**TASK DIRECTIONS:** Bring together all lines of the material below that contain the string "over".

**INPUT DATA:**
◆ ◆ ◆ ◆

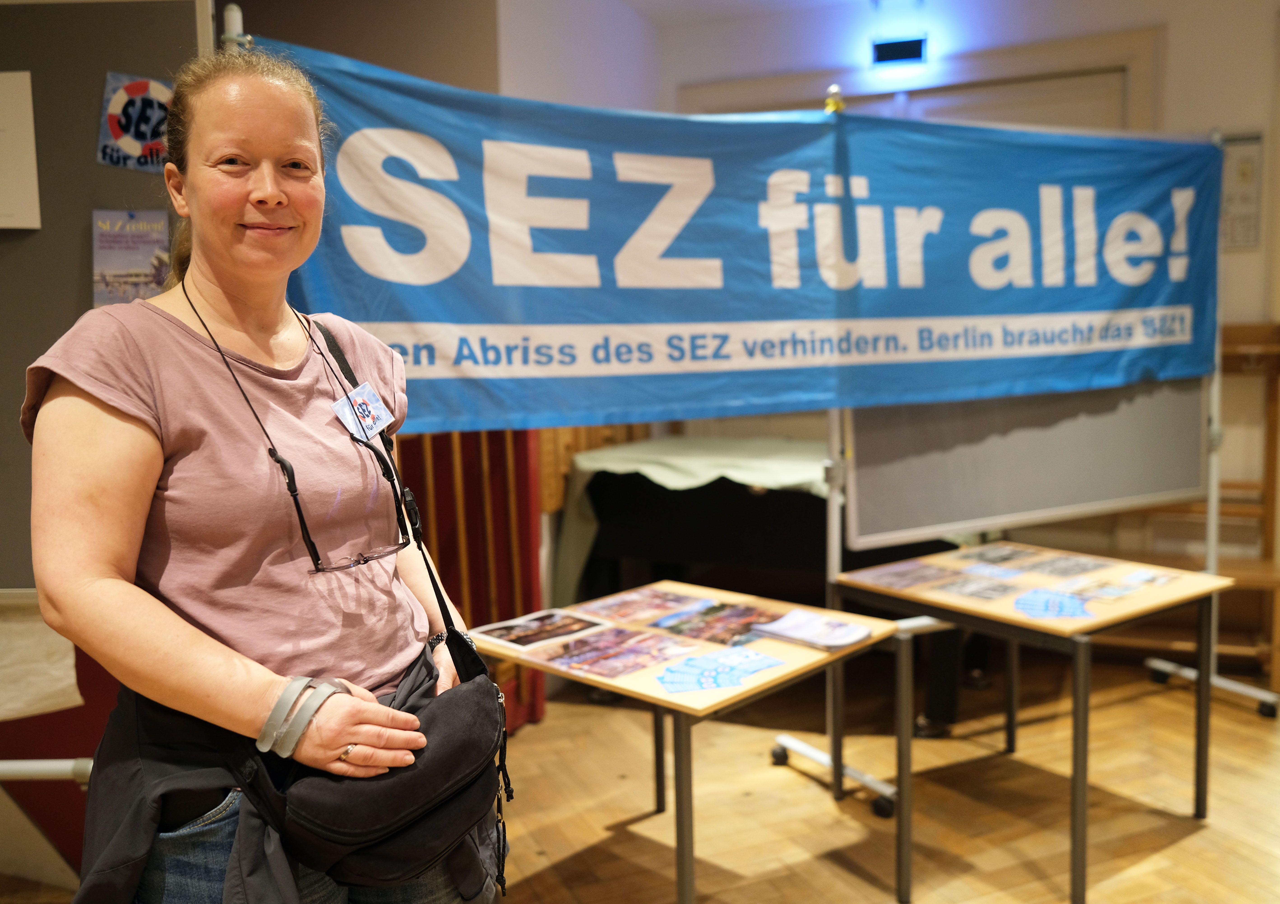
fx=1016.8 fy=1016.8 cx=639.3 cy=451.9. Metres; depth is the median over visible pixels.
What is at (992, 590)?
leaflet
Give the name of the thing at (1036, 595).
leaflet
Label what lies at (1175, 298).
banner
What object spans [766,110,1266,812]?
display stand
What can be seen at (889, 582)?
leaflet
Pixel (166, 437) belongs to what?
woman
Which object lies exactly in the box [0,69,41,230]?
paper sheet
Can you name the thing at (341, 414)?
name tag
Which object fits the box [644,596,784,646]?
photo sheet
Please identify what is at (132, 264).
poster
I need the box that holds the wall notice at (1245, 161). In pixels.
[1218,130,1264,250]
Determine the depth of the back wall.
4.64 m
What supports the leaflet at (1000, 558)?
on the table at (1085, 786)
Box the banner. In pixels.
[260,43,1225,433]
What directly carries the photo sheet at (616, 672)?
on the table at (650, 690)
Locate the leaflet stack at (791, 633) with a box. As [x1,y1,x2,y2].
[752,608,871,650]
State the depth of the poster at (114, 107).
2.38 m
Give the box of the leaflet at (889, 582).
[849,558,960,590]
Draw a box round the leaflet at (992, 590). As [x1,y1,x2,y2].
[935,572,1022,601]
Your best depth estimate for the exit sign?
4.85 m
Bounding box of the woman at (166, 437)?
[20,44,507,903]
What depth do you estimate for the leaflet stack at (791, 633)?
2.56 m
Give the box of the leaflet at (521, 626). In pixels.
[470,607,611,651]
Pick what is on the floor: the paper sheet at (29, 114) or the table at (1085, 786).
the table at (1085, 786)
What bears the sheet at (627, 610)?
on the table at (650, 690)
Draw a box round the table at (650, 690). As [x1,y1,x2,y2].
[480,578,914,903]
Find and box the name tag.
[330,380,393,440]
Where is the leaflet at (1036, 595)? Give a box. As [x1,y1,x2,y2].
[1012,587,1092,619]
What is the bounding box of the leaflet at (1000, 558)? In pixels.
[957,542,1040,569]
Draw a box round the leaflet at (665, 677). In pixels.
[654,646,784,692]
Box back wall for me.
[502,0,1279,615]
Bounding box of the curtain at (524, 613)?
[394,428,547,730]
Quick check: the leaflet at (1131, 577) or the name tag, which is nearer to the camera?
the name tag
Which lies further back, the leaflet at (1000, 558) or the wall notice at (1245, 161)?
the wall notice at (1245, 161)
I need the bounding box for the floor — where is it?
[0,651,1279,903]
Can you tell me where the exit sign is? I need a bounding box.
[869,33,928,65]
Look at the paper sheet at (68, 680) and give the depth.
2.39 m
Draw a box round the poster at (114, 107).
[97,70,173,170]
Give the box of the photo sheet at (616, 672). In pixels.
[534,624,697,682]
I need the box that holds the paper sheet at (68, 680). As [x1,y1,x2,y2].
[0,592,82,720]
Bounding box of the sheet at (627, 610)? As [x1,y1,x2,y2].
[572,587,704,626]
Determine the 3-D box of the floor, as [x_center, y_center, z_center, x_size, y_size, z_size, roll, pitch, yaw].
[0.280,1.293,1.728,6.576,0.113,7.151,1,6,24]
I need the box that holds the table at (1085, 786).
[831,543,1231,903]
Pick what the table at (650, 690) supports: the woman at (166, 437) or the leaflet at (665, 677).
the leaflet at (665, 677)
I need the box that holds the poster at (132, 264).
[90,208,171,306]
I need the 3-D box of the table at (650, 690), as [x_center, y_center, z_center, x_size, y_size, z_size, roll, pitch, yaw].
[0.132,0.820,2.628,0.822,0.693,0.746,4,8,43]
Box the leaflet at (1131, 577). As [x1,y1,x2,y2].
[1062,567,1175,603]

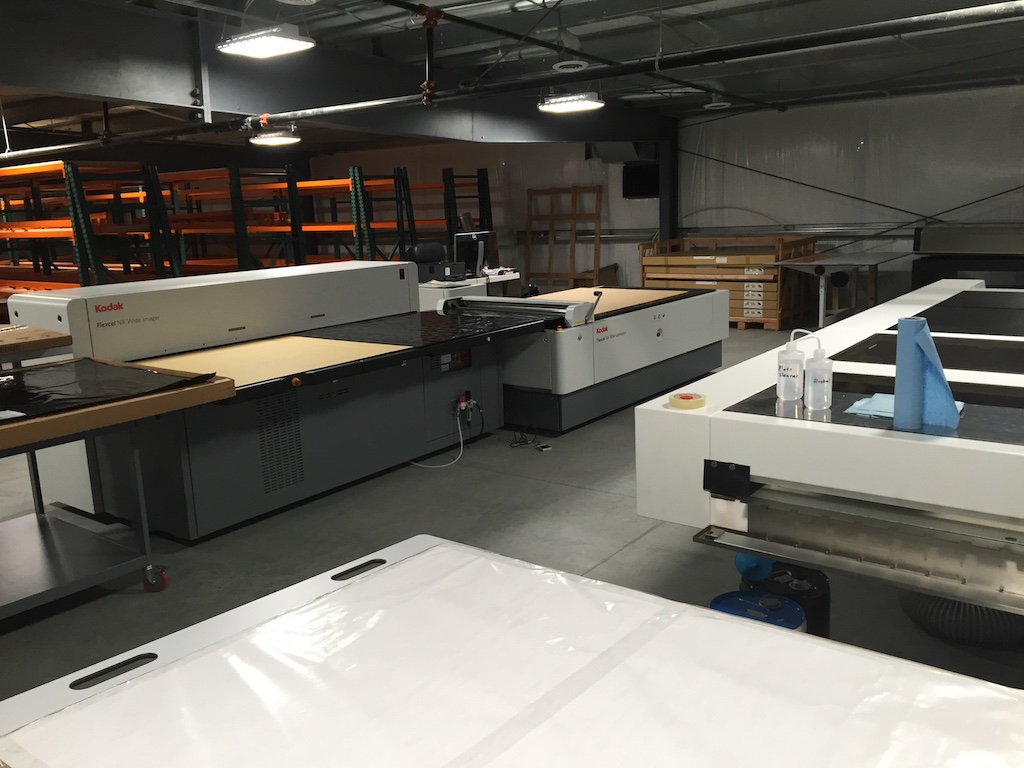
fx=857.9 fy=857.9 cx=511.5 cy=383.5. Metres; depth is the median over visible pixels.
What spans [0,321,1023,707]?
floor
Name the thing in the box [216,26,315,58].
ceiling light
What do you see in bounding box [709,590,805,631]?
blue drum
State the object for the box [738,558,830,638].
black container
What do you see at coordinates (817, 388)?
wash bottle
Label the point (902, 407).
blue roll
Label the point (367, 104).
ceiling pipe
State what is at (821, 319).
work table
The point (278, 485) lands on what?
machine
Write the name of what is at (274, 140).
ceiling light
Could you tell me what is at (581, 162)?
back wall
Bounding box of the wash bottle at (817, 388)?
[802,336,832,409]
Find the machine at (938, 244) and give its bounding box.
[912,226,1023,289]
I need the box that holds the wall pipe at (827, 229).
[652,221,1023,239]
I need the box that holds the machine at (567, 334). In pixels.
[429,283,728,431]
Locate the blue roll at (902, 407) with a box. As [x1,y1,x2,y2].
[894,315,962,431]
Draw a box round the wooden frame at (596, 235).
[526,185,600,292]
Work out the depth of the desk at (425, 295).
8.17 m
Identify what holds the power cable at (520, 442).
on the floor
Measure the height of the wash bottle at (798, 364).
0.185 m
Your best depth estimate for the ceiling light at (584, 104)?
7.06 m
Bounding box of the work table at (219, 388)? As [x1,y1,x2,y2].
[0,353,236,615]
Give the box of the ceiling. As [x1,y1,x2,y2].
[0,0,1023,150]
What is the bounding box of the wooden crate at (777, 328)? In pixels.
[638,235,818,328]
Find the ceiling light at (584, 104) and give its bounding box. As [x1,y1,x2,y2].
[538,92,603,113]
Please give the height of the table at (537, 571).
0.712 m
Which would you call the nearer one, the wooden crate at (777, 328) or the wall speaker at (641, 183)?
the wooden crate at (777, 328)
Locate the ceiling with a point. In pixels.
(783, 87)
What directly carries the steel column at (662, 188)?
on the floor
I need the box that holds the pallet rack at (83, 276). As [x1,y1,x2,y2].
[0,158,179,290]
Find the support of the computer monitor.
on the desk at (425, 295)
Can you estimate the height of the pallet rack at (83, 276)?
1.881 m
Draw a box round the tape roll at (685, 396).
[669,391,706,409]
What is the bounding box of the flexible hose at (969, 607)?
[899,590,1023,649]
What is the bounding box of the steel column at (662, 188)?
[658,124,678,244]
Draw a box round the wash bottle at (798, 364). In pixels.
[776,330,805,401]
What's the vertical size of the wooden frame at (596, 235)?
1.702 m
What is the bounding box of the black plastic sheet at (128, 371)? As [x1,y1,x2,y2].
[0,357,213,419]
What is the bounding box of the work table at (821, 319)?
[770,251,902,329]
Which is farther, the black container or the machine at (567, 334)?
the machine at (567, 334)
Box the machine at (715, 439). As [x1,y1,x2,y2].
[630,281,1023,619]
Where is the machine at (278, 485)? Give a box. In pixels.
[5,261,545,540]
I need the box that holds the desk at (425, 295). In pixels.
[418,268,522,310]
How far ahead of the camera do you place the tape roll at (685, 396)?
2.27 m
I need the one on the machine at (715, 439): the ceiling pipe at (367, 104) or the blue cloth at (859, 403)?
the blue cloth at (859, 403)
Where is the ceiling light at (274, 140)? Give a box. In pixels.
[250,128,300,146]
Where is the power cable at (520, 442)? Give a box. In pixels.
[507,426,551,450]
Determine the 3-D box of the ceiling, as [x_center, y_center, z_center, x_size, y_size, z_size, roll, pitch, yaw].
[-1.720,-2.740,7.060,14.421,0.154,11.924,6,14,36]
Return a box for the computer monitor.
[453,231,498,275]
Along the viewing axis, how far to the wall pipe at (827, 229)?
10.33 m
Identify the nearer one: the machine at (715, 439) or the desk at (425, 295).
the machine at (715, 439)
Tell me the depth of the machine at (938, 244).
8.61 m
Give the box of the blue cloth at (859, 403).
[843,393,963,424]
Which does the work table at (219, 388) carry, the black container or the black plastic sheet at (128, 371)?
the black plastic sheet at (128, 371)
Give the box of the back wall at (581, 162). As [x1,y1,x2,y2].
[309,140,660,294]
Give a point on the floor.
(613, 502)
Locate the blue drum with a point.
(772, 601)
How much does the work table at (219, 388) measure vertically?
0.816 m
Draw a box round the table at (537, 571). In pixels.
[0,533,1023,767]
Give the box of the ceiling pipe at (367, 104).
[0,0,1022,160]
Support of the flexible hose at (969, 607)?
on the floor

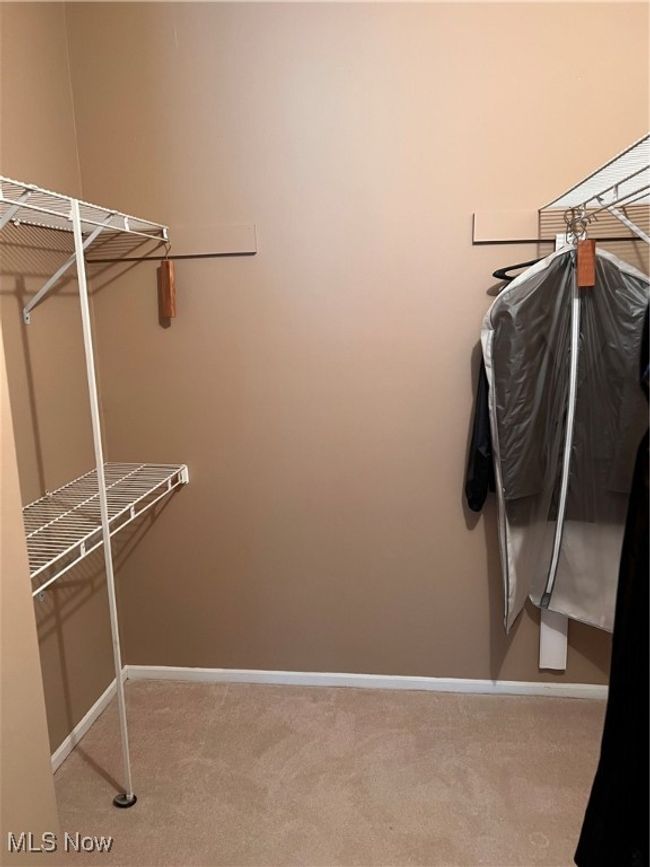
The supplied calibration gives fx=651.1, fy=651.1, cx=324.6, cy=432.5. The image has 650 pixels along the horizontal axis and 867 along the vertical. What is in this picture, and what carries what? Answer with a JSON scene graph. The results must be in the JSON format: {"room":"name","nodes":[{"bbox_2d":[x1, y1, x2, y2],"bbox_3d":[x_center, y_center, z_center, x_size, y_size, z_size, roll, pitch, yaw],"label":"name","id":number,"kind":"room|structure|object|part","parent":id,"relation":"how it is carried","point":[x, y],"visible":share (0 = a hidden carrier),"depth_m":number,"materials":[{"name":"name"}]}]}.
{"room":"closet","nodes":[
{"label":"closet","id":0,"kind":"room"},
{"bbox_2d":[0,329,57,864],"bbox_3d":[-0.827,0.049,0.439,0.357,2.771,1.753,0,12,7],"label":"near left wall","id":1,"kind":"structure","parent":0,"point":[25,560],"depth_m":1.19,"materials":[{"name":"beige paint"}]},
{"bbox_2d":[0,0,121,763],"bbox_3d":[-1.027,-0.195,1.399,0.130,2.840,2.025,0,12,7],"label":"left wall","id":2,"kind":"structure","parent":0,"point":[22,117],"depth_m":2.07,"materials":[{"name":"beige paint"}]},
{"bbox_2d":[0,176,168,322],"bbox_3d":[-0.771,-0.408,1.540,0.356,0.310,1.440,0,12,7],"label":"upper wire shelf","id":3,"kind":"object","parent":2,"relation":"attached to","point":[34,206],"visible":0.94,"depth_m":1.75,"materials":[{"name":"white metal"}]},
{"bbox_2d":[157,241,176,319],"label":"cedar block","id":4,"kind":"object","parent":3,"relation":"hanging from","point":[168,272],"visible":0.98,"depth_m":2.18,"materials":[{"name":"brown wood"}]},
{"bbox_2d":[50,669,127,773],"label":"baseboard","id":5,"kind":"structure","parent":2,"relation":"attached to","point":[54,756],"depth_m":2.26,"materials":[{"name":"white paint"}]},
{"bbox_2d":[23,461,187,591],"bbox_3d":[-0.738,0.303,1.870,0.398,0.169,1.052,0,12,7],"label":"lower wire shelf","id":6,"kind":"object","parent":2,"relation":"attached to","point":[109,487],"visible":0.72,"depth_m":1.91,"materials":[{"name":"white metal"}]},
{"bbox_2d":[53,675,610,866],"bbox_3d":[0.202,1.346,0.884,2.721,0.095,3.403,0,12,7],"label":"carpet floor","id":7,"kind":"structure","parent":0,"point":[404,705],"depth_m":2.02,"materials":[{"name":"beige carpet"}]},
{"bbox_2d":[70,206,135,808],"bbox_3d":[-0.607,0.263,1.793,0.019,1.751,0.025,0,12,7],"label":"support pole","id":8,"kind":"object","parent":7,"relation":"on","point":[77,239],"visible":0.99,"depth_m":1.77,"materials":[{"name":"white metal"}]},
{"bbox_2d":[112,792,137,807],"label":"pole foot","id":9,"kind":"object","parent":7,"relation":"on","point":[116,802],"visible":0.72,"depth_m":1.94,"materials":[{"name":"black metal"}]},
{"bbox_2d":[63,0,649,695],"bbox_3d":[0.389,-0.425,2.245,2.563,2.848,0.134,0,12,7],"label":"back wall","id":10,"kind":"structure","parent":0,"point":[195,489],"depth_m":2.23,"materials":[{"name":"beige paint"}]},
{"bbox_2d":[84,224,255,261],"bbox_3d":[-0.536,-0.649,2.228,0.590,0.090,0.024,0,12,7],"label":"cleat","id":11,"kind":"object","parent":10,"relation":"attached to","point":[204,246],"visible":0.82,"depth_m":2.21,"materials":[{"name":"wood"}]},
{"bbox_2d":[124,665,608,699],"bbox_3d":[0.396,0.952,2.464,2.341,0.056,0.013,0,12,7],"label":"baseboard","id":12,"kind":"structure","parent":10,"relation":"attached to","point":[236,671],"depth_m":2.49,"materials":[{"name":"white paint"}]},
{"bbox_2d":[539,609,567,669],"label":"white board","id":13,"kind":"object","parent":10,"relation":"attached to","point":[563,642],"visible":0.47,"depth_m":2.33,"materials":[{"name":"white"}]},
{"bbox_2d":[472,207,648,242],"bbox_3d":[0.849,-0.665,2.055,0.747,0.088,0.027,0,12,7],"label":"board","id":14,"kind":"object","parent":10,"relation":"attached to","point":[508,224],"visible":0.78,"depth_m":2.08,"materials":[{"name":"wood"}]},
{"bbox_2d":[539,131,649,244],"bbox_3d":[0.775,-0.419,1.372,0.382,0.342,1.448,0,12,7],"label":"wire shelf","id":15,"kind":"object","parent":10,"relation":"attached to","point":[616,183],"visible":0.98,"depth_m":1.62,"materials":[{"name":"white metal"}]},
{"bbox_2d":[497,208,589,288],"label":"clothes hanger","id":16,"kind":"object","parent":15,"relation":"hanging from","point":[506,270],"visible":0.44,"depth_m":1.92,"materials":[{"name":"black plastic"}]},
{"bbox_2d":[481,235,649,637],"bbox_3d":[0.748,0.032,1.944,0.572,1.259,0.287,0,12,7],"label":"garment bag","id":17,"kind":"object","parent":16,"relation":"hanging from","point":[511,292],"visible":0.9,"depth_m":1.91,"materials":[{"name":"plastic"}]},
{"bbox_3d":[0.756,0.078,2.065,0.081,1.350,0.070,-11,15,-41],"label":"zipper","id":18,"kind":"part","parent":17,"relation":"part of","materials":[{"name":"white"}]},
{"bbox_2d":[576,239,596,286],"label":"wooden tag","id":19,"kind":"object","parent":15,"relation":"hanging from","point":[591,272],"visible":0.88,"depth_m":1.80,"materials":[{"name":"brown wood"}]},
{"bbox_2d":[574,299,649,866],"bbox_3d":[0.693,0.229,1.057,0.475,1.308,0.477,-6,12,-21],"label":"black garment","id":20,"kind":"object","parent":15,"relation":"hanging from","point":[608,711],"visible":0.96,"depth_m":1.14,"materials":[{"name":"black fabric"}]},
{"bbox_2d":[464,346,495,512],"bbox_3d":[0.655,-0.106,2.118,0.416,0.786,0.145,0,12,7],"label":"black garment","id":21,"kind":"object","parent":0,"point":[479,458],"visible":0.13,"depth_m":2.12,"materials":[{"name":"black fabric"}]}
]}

◆ ◆ ◆ ◆

**PROBLEM SOLUTION:**
fx=1016.8 fy=1016.8 cx=639.3 cy=451.9. Metres; depth is the median over visible pixels.
fx=857.9 fy=857.9 cx=511.5 cy=383.5. Metres; depth is the median over visible pixels.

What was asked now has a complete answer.